(Chart interpretation exercises)
────────
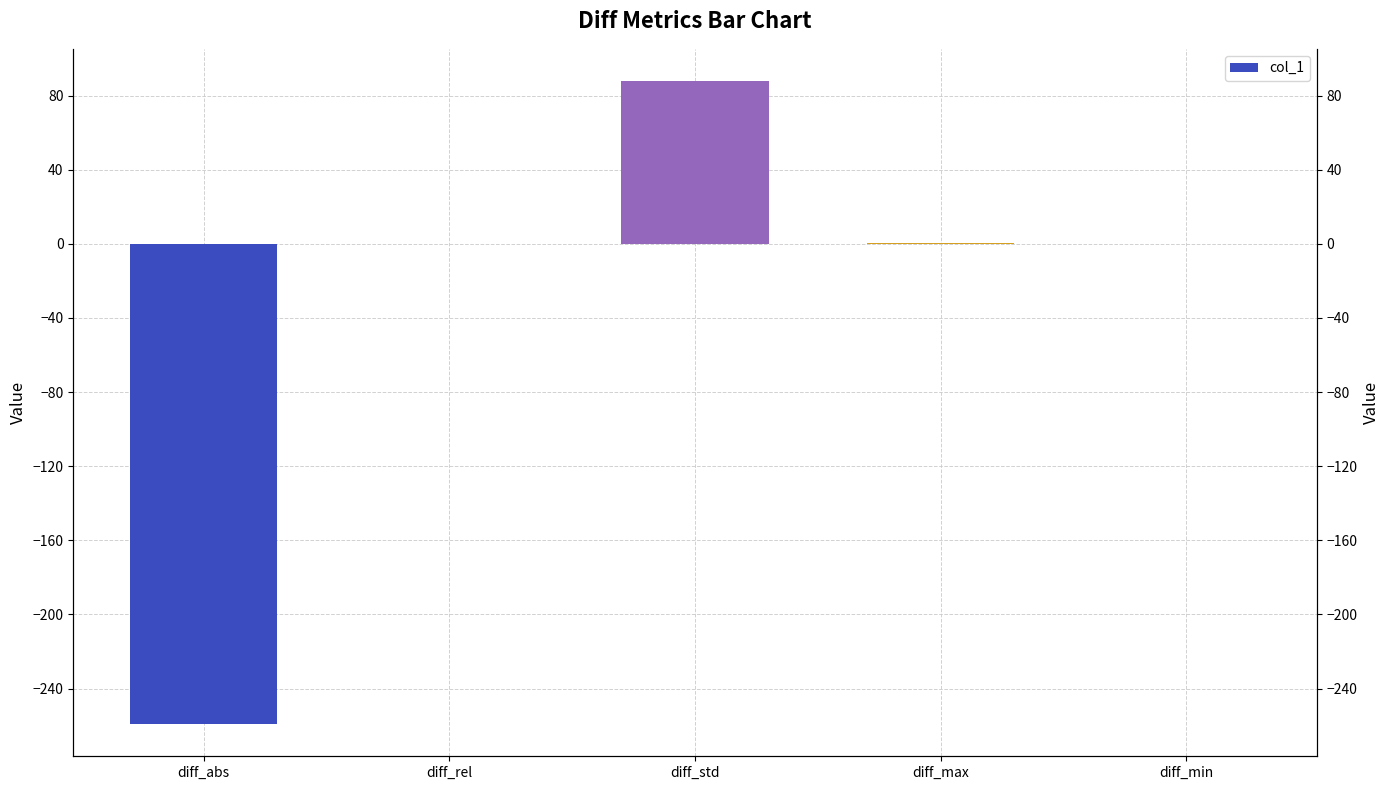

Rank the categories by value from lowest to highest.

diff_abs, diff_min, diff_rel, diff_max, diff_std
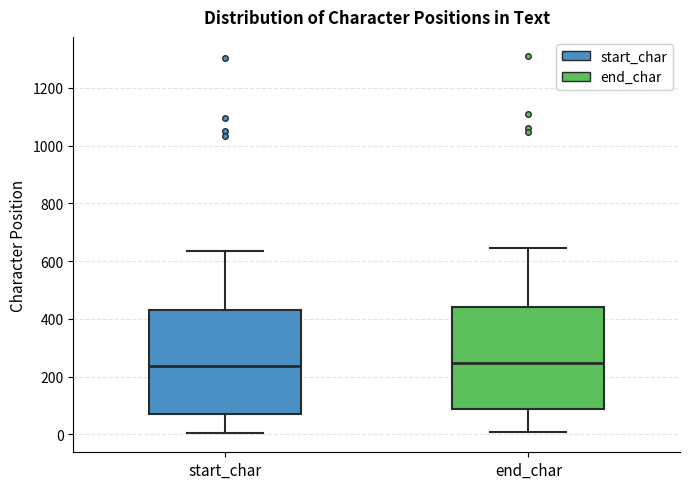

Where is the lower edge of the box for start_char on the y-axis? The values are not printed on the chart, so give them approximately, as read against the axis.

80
────────
__Problem__. Extract all of the lines above without changing a word, and leave the pictures out.

__Written response__.
Rank the categories by value from lowest to highest.

diff_abs, diff_min, diff_rel, diff_max, diff_std

Where is the lower edge of the box for start_char on the y-axis? The values are not printed on the chart, so give them approximately, as read against the axis.

80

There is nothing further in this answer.